London Mayor Boris Johnson has admitted frittering away his student years "fooling around", but said he hoped his "embarrassing" antics with the Bullingdon Club drinking society could now be forgotten.

In a highly-personal interview with US broadcaster CNBC, Mr Johnson also recalled the freedom he and sister Rachel were permitted as children, describing how they caught cross-channel ferries together and sat in seedy cinemas while waiting for the train to their schools.

Mr Johnson described his childhood - partly spent on his grandfather's farm in Somerset - as a "pretty, uproarious, wonderful" upbringing with fewer restrictions than those imposed on modern-day children.

He told CNBC's Tania Bryer: "What is certainly true is that at a very young age we used to travel around and we would catch the ferry together - the glorified vomitorium of the Townsend Thoresen cross-channel ferry.

"I used to have to get it and we would go to Victoria Station and sit in the cartoon cinema with the paedophiles and waiting for the moment when we get the train to go to our school.

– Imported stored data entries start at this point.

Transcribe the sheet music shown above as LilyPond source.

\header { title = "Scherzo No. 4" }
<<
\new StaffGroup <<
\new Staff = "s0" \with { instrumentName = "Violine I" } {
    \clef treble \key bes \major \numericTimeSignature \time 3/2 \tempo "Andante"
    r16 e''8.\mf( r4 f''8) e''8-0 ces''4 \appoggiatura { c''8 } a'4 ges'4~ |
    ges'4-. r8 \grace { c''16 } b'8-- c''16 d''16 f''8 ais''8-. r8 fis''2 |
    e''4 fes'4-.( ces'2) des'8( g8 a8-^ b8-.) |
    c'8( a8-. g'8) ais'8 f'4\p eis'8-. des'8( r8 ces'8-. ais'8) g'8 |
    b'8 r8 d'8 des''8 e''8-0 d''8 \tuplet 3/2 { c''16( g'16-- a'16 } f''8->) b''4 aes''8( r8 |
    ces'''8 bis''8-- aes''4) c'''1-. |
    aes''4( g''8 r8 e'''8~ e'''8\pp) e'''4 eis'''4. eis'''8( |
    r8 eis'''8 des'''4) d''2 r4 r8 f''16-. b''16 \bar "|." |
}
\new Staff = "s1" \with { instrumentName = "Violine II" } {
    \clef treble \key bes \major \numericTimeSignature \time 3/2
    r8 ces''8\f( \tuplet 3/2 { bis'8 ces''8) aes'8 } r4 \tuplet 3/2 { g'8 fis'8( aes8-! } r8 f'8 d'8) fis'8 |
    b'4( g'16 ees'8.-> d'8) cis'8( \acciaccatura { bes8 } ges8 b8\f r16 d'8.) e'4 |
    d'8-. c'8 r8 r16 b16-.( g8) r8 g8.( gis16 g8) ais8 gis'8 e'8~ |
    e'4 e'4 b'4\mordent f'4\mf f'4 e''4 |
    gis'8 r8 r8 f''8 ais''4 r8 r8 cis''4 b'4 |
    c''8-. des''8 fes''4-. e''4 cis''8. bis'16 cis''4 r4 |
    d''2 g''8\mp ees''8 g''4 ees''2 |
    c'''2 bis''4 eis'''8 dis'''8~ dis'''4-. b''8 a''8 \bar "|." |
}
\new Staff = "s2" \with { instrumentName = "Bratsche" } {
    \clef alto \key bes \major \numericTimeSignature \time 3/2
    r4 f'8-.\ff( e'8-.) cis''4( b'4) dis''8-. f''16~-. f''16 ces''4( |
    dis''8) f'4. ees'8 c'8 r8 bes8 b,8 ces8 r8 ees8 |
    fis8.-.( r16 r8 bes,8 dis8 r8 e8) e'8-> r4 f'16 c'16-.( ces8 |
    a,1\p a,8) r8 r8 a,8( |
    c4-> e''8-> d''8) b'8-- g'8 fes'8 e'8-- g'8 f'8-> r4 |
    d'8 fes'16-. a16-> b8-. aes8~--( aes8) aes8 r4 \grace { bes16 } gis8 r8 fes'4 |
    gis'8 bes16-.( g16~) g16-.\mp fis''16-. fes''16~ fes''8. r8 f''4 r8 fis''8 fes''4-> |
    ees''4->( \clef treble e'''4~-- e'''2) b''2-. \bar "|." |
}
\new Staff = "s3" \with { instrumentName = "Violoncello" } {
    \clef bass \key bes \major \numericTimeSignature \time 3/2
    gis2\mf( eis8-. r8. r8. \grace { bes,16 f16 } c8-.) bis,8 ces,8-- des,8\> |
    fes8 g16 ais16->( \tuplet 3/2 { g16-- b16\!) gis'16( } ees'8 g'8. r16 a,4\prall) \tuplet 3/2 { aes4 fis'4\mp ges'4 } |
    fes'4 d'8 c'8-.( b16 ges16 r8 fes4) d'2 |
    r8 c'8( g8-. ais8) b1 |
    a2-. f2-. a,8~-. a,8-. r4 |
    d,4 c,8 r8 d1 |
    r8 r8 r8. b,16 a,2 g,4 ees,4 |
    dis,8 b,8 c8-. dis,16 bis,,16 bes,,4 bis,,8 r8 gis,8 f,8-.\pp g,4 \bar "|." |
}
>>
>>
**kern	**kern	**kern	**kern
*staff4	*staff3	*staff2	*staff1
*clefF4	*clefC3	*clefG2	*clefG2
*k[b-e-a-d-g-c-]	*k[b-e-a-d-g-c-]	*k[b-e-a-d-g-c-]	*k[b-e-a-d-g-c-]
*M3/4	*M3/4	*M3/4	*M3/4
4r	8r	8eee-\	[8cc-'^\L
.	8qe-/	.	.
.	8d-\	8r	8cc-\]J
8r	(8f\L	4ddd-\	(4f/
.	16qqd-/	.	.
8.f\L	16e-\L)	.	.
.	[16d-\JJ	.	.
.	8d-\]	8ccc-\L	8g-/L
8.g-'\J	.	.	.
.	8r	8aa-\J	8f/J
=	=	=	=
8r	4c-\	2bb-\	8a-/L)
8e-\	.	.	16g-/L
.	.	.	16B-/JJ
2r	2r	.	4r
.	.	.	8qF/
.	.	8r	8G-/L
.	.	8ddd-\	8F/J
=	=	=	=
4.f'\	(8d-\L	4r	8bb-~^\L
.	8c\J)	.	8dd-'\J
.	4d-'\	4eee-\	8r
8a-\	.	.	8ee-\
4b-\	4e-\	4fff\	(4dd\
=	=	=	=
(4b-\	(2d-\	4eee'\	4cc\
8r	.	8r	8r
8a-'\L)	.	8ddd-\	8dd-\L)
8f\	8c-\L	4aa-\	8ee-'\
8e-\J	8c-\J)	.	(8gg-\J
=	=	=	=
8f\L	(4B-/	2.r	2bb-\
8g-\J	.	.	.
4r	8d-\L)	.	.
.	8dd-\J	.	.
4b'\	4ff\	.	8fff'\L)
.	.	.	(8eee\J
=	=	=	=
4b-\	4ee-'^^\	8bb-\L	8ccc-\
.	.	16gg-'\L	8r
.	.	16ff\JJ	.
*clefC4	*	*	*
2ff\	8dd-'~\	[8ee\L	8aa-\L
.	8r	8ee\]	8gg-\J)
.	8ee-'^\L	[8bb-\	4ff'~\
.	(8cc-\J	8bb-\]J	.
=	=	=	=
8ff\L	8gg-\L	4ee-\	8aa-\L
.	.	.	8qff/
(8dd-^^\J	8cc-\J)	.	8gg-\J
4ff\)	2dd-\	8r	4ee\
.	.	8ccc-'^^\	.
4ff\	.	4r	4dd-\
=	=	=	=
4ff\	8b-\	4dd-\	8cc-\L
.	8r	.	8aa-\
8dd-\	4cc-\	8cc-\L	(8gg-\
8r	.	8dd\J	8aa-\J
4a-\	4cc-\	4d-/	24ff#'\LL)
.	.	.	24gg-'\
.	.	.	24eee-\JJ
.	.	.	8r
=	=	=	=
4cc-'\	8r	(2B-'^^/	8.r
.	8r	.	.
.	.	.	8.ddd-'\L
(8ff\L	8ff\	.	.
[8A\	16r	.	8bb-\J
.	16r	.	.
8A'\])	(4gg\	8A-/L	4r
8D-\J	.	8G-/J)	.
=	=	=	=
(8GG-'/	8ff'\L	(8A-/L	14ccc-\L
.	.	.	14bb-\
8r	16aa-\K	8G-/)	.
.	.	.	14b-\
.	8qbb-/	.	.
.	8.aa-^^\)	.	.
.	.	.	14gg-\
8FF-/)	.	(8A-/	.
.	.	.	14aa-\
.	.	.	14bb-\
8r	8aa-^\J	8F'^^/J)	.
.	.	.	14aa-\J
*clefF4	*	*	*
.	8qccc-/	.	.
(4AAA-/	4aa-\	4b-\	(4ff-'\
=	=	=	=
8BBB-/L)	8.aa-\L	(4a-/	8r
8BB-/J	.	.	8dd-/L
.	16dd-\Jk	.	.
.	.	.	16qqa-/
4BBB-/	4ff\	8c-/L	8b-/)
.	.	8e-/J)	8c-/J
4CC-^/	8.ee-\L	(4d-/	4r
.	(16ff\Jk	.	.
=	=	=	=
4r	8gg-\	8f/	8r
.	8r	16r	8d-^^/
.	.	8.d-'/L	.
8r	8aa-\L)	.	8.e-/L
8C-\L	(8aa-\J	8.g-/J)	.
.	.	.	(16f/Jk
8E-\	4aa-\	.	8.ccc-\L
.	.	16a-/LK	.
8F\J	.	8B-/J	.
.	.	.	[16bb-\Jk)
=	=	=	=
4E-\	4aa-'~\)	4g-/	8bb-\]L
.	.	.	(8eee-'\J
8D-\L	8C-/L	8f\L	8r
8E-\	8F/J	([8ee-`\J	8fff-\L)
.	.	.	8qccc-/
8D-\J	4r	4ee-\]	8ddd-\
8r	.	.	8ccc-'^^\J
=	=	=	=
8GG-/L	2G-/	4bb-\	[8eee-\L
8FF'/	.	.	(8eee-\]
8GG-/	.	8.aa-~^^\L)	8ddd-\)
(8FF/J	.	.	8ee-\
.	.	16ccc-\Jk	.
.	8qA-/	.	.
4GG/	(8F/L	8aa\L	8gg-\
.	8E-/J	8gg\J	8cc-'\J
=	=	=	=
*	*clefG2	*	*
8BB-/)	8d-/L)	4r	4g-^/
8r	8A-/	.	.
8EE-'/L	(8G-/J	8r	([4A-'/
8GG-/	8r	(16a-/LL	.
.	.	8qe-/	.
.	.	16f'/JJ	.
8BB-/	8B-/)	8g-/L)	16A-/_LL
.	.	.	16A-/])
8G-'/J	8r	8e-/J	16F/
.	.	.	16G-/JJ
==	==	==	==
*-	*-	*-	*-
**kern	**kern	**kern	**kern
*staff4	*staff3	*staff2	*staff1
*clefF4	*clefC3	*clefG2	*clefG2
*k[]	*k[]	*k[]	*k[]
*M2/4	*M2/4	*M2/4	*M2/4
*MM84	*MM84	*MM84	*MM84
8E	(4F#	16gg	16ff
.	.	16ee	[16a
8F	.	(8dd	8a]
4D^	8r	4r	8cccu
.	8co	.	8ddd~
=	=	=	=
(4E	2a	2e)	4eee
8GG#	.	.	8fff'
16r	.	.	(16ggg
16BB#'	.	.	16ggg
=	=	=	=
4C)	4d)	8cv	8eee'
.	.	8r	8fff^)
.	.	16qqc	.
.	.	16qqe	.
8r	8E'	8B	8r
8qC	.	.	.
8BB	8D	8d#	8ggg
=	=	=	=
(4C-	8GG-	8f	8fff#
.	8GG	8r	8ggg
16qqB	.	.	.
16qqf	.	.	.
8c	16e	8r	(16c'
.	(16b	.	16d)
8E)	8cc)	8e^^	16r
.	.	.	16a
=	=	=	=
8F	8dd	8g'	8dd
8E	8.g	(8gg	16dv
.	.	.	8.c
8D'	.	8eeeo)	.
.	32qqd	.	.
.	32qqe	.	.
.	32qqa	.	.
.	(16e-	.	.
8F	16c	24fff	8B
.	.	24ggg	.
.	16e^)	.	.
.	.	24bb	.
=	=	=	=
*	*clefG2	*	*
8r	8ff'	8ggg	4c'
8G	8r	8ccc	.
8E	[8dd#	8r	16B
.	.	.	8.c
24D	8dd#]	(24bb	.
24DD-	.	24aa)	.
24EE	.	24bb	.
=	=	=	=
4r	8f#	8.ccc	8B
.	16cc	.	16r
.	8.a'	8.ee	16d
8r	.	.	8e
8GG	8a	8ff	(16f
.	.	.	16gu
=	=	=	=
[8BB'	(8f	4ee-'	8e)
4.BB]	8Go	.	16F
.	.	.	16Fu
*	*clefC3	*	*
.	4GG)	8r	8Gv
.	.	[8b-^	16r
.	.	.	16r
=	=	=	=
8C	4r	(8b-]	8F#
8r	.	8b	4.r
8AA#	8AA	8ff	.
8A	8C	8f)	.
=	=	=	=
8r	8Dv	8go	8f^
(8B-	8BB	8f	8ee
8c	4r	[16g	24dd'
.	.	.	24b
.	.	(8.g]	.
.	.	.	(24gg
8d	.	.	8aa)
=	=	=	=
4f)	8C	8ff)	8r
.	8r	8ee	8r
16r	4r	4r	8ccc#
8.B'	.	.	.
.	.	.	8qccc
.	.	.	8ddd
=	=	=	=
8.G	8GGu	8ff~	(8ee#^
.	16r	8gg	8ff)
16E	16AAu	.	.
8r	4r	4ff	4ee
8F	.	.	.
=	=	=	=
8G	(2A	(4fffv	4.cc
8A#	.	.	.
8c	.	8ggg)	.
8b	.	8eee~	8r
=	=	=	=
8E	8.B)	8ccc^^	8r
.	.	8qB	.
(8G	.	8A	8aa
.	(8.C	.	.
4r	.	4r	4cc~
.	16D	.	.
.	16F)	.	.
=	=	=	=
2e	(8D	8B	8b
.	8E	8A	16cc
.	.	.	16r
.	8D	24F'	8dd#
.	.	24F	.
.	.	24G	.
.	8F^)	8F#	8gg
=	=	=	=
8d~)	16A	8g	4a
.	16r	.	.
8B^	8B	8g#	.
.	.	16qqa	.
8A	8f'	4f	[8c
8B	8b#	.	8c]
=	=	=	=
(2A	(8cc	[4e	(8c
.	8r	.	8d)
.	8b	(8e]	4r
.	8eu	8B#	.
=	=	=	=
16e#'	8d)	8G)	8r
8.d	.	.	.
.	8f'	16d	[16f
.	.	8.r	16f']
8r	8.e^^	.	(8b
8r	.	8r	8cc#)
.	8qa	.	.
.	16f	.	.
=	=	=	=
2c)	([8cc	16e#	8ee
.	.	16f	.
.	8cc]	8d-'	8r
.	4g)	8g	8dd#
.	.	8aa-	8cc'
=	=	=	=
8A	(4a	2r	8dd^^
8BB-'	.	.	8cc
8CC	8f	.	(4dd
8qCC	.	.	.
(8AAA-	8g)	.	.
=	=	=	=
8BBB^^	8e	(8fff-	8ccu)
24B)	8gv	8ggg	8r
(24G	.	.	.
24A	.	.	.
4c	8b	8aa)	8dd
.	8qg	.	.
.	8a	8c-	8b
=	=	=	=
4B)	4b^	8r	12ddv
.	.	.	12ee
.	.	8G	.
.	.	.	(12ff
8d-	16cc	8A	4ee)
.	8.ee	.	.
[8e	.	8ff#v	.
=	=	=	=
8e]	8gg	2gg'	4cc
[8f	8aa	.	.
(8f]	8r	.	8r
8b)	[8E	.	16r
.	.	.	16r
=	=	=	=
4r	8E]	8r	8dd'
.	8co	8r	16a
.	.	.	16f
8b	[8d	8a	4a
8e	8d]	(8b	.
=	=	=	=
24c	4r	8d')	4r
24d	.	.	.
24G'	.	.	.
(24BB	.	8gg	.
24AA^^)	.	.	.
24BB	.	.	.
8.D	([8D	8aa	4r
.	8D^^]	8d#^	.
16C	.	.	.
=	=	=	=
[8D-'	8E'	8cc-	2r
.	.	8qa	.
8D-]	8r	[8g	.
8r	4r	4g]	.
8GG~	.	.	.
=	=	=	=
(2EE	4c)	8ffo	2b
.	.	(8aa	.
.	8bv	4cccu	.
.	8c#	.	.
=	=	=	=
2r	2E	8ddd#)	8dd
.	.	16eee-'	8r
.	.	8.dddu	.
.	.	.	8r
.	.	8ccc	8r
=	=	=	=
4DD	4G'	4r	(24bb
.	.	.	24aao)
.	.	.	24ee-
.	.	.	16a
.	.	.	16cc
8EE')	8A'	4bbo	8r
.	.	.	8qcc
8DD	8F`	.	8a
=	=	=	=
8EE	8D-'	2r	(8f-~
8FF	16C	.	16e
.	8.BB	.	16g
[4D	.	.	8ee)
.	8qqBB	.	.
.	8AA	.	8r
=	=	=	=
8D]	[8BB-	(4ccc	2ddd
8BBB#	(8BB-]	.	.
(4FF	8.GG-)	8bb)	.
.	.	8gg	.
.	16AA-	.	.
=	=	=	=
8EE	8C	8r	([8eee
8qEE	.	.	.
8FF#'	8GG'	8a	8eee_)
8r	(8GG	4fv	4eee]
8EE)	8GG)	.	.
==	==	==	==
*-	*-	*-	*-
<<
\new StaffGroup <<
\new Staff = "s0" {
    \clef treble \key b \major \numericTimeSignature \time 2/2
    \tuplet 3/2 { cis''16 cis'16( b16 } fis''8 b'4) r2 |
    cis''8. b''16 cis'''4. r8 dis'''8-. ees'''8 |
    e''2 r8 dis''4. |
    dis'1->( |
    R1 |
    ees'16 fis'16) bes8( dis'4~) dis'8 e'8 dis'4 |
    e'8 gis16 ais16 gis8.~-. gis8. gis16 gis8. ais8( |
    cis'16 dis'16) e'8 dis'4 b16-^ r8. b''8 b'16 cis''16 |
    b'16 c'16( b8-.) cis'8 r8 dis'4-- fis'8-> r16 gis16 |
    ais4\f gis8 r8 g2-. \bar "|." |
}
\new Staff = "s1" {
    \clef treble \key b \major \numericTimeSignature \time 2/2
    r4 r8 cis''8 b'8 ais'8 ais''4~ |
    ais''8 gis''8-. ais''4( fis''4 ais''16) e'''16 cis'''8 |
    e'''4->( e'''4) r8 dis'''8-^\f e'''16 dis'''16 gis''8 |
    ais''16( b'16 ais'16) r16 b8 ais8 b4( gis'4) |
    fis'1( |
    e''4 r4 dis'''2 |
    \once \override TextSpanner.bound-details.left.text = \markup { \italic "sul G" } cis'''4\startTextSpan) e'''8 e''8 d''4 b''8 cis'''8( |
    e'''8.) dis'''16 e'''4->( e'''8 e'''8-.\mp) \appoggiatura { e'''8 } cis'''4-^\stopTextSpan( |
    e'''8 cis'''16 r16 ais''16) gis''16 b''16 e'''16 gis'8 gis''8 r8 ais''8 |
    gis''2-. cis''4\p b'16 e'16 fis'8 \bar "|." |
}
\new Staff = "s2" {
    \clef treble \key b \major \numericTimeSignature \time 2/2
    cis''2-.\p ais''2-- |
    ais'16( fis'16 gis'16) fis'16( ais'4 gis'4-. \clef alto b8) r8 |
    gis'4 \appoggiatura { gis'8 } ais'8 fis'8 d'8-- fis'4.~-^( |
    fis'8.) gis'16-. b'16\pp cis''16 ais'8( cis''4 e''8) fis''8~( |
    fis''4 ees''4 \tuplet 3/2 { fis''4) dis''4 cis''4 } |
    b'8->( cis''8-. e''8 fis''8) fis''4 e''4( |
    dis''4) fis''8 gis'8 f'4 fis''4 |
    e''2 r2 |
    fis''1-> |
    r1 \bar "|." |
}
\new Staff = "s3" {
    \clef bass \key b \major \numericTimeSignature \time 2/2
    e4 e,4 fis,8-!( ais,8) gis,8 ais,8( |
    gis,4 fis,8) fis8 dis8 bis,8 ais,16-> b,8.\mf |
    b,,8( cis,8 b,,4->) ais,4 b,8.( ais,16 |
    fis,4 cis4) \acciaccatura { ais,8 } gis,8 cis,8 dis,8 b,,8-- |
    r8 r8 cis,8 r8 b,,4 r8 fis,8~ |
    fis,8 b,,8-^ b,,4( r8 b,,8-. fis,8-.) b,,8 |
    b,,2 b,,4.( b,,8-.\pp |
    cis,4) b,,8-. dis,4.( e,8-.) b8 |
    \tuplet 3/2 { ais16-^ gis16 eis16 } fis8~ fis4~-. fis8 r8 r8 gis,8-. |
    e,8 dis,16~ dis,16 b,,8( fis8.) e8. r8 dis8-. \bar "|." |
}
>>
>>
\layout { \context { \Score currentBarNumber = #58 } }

I suppose in those days kids were allowed to do (more) things on their own than they are today and we had a great deal of fun."

Mr Johnson said that much of his childhood was spent "generally just mucking around" and admitted that little changed when he went up to Oxford University to read classics.

Reminded of his membership of the Bullingdon alongside Eton contemporary David Cameron, the Mayor told Ms Bryer: "I'm grateful to you for inviting me to revive these unhappy and embarrassing memories, but I think the blessed sponge of amnesia has wiped the slate.

"I owe the Oxford Union and the institutions there a huge amount. If I have a regret it's that I spent so much time fooling around frittering my time at Oxford when I should have focused more on serious stuff."

Asked about whether he might one day make a bid for the Conservative leadership, Mr Johnson said: "I was very lucky to be elected Mayor. I've got a massive amount to do; I've got a solemn duty, which I love and is my work, to get the Olympic legacy done.

"It's all-consuming and I think most sensible people who know enough about British politics know that I'm jolly lucky to be Mayor, let alone anything else and that's what I'm going to focus on."